> [Exercise requirements]
Say how many lines in the entries hold the string "nose", giving the number by itself.

> [Data]
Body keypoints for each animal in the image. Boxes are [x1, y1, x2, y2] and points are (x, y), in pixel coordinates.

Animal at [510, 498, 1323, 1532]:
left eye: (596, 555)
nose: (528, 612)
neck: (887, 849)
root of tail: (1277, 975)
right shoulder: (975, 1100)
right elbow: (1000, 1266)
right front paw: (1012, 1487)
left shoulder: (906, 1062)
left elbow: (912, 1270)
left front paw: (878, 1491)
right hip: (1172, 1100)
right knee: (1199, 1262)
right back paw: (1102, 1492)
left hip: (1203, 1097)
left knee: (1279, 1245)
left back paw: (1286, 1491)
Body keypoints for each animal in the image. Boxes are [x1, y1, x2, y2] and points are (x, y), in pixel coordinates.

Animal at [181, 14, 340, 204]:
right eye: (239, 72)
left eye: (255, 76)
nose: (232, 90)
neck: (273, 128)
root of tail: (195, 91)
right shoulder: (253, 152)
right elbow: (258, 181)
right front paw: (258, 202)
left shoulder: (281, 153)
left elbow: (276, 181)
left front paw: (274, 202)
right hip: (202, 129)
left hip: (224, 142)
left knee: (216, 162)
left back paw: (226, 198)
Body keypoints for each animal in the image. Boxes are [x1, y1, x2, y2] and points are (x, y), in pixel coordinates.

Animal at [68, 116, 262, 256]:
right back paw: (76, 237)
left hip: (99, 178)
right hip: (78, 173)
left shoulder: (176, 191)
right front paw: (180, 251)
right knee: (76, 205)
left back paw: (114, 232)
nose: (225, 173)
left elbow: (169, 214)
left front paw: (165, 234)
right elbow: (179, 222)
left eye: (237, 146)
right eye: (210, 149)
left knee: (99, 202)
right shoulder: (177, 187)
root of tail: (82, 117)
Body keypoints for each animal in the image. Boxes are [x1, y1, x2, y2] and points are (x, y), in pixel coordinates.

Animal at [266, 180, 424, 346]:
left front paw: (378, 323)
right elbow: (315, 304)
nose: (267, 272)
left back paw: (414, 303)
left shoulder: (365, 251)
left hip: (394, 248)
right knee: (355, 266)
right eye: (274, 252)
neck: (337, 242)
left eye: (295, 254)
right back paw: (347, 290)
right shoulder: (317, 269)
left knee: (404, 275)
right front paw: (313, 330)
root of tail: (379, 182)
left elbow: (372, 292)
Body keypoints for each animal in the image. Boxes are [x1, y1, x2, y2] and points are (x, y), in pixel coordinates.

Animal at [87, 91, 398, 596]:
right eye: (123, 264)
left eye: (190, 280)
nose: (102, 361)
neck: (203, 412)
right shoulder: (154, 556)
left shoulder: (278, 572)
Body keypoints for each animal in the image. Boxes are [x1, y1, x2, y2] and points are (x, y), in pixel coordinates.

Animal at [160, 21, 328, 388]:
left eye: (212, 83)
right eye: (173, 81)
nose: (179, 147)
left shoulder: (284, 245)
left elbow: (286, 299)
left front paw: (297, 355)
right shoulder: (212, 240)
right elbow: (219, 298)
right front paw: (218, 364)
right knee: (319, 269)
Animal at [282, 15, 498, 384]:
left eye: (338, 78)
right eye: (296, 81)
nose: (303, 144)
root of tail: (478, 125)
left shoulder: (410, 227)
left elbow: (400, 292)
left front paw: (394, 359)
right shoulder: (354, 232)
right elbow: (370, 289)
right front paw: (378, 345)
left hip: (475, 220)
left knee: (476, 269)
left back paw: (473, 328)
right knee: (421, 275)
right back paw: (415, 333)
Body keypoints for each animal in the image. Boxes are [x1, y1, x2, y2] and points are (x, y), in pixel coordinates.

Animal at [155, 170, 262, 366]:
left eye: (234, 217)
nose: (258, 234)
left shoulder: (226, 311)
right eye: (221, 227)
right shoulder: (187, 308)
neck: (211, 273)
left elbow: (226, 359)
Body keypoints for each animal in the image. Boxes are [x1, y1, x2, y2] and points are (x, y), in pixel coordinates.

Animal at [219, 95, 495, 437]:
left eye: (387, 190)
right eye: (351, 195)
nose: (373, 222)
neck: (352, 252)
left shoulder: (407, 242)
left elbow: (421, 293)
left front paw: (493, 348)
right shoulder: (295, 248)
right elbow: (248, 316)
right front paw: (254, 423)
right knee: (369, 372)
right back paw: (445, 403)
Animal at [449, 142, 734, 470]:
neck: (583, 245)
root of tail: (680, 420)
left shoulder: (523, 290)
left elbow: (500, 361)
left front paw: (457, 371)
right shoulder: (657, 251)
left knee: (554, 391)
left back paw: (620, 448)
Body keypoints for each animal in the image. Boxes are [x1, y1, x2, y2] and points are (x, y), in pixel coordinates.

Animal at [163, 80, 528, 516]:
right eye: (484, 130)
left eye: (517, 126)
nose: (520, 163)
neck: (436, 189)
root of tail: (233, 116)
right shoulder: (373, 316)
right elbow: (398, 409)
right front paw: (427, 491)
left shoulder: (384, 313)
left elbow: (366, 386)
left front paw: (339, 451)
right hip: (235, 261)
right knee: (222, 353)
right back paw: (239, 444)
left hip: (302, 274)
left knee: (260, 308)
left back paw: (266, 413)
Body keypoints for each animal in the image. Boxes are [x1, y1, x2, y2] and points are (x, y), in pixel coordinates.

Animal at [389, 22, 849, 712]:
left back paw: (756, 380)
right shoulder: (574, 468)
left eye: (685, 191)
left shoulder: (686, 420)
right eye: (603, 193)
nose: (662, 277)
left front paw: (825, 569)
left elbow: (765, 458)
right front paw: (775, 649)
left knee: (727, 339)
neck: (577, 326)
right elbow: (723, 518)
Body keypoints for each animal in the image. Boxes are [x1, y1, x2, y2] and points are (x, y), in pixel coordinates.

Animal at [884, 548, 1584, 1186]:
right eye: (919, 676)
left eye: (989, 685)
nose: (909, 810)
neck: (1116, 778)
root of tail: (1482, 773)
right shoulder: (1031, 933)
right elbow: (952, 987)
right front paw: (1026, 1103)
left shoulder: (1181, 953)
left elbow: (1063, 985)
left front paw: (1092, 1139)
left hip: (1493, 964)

> [Result]
12